Pension Freedom  

Pension withdrawals hit £33bn

Pension withdrawals hit £33bn

Pension freedom rules have led to savers withdrawing a total of £33bn from their pensions in five years but the average withdrawal amount is steadily decreasing.

Pension freedom rules mean those aged over 55 no longer have to purchase an annuity to access their pension income but can instead enter drawdown or take a cash amount.

Data published by HM Revenue & Customs today (January 30) showed in total, almost £33bn has been withdrawn from schemes since the introduction of the freedoms in April 2015. 

From October to December 2019, £2.2bn was withdrawn from pensions flexibly, an 18 per cent increase from the £1.9bn taken in the same period in 2018.

However the data showed the average amount withdrawn per individual from their pensions flexibly in Q4 2019 was £6,800, down 5 per cent from £7,200 in Q4 2018 and £7,250 in the previous quarter.

HMRC said average withdrawals have been falling steadily and consistently, with peaks in the second quarter of each year. 

This was because people were phasing their withdrawals to minimise the amount of tax they have to pay, it stated.

The average withdrawal tends to be higher after the start of a new tax year as that is when individuals tend to plan their withdrawals.

Meanwhile, 327,000 individual withdrawals were made from pensions in Q4, a 24 per cent increase on the 264,000 in the same quarter last year. 

Source: AJ Bell

Tom Selby, senior analyst at AJ Bell, said the industry was starting to see how savers were choosing to take their pensions using this new flexibility.

Mr Selby said: “It’s taken nearly five years but we are finally getting an idea of what ‘normal’ looks like in a world where people can spend their pension pot as they wish from age 55.

“While it’s hard to draw firm conclusions about the pension freedoms without knowing people’s other assets, income sources and individual circumstances, nothing we have seen suggests savers are broadly behaving in anything but a responsible manner.”

But Andrew Tully, technical director at Canada Life, said: “Treating your pension like a bank account shows no sign of abating, and if anything five years on from the pension freedoms it's only growing in popularity.

“Withdrawing cash can trigger unintended consequences, for example limiting the amount you can subsequently save into a pension.
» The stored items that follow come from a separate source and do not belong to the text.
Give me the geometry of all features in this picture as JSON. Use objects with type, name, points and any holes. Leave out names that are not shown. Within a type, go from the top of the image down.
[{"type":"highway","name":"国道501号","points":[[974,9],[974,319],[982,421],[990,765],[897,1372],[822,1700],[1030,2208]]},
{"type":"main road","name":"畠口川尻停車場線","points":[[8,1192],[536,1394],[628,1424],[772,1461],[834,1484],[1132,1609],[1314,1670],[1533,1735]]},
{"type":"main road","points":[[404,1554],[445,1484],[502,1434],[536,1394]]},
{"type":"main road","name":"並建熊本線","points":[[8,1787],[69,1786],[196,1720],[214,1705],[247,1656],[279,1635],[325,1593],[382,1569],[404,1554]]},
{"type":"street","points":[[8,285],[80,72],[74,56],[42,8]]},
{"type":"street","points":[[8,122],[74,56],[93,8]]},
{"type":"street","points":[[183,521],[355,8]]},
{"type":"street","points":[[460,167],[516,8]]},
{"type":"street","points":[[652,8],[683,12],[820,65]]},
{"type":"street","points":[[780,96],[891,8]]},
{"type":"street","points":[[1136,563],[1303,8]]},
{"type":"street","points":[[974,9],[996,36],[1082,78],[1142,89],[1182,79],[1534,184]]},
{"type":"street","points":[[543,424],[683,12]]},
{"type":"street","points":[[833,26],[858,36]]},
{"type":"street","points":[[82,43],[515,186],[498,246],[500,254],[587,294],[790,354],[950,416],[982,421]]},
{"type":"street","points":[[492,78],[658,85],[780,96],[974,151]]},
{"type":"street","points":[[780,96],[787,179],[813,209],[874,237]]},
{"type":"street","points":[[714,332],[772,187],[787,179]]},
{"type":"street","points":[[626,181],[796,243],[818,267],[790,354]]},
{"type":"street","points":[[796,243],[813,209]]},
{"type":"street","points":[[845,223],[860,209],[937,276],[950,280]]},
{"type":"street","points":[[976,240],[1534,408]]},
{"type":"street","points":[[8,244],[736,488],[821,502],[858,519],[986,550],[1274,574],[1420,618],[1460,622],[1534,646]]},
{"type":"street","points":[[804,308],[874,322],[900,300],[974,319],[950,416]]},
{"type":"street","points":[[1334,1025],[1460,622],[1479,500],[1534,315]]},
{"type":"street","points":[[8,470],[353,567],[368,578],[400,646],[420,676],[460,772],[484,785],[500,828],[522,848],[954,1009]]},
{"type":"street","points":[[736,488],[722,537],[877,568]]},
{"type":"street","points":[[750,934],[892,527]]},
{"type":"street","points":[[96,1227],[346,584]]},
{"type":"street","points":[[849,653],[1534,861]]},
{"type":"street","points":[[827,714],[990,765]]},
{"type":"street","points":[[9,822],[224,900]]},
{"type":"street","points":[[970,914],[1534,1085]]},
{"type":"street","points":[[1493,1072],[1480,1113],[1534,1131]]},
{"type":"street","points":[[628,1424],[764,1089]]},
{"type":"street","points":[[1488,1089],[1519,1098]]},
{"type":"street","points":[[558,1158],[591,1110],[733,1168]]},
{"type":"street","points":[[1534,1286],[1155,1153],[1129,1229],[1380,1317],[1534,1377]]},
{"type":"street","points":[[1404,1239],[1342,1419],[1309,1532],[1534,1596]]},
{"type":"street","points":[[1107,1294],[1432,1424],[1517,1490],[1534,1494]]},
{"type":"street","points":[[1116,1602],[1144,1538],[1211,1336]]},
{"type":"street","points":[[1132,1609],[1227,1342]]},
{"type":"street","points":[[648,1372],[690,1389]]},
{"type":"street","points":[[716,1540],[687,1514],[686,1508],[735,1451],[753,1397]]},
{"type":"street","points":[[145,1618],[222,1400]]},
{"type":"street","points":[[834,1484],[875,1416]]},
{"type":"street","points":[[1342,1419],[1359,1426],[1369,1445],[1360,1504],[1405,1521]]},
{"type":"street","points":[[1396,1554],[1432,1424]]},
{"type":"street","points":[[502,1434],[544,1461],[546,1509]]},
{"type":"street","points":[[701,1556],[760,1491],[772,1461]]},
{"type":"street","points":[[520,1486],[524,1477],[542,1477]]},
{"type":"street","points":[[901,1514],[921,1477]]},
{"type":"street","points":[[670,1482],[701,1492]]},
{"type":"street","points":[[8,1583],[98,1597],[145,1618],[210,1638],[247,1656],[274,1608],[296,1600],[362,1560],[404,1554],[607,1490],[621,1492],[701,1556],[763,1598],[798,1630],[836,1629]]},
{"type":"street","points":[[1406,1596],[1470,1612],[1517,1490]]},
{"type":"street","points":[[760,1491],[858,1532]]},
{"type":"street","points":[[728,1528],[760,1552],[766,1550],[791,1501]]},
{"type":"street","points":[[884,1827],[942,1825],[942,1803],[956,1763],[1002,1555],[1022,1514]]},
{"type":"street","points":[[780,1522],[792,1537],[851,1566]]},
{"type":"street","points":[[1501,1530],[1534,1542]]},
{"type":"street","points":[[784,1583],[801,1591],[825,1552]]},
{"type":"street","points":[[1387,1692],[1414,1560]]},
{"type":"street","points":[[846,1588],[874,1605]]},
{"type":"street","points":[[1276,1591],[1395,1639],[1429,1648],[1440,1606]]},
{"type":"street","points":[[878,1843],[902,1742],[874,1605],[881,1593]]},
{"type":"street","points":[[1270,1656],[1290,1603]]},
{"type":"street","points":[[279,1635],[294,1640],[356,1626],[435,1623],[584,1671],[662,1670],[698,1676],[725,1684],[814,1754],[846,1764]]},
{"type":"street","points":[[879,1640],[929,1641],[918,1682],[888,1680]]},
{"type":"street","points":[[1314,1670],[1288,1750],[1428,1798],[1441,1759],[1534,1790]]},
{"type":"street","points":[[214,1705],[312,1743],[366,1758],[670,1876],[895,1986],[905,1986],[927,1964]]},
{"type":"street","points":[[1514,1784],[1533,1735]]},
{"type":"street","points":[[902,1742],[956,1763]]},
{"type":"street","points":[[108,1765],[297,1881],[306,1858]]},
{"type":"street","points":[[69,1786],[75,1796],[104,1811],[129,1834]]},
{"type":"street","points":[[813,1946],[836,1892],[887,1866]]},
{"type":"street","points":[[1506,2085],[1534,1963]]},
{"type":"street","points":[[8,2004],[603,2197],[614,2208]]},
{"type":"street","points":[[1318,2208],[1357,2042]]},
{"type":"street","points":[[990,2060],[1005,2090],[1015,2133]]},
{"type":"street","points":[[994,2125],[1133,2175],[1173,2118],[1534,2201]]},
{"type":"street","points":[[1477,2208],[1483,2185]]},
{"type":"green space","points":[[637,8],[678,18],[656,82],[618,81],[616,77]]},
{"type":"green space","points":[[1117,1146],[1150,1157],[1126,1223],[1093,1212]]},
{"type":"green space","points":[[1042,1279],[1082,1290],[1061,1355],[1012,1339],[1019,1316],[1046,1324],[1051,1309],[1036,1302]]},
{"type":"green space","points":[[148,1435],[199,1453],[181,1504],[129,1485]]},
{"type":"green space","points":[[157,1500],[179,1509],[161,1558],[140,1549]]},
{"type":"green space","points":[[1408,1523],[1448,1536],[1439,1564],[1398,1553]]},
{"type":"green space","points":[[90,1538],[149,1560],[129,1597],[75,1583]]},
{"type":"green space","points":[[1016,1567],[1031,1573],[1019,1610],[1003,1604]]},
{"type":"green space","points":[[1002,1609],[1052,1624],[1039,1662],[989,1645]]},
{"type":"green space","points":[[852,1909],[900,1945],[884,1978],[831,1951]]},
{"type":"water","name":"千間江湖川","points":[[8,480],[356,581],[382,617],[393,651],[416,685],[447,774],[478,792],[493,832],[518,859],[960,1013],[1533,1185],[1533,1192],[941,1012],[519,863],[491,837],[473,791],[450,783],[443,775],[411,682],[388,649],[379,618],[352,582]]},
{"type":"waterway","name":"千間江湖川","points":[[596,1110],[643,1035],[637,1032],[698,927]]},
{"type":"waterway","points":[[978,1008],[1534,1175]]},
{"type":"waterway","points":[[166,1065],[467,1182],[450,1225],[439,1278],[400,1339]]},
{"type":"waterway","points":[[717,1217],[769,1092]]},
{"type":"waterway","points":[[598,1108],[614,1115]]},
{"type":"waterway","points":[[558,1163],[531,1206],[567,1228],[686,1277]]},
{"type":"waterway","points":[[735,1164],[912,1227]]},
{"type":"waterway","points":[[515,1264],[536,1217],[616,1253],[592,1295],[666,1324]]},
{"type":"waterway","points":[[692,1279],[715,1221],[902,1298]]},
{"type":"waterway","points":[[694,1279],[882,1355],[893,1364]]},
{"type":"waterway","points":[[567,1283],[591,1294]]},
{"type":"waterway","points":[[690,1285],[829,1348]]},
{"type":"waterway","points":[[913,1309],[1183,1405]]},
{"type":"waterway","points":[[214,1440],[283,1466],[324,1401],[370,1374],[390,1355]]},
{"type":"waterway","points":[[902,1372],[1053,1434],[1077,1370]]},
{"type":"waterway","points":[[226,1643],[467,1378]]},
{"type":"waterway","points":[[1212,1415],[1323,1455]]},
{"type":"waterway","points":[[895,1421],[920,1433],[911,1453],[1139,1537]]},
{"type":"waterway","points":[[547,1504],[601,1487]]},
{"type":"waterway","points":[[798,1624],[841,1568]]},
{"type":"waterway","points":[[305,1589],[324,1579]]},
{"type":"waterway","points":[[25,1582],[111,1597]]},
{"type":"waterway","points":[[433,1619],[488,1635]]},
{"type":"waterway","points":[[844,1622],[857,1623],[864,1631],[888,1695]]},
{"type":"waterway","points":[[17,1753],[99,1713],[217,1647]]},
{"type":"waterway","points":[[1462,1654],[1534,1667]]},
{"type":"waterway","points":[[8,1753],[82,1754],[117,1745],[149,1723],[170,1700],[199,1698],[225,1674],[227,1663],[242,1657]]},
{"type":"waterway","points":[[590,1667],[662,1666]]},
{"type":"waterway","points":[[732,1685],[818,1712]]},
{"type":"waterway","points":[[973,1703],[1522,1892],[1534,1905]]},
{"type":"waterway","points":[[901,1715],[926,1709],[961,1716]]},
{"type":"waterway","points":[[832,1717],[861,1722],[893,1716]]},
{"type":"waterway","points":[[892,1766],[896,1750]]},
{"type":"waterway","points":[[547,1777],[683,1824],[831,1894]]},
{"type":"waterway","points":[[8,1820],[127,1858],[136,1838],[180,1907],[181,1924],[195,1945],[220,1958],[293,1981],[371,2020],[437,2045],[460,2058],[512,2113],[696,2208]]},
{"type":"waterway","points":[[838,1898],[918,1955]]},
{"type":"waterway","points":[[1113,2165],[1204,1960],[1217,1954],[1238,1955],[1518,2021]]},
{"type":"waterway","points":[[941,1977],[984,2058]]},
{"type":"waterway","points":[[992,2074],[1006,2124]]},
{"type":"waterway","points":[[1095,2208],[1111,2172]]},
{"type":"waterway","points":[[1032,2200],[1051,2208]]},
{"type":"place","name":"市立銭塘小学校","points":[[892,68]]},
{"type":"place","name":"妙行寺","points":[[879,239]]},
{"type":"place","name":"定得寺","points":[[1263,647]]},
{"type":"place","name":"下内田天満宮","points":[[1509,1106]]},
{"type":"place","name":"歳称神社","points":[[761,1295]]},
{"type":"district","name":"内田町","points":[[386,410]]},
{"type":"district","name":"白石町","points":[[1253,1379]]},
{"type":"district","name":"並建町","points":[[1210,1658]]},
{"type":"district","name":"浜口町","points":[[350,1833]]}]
This can be very restrictive for people who are still working as HMRC restricts subsequent tax efficient pension savings to a very low £4,000 a year.

“Inevitably the significant amounts of cash leaving the pension system will in many cases be triggering large and often unexpected tax bills. But these tax bills don’t appear to be the natural brake on behaviour many predicted when the rules were changed. If anything people are seeking to strip cash from their pensions as rapidly as possible for fear of subsequent rule changes.”

Steven Cameron, pensions director at Aegon, said people should seek financial advice to ensure they leave enough funds behind to take later on in retirement.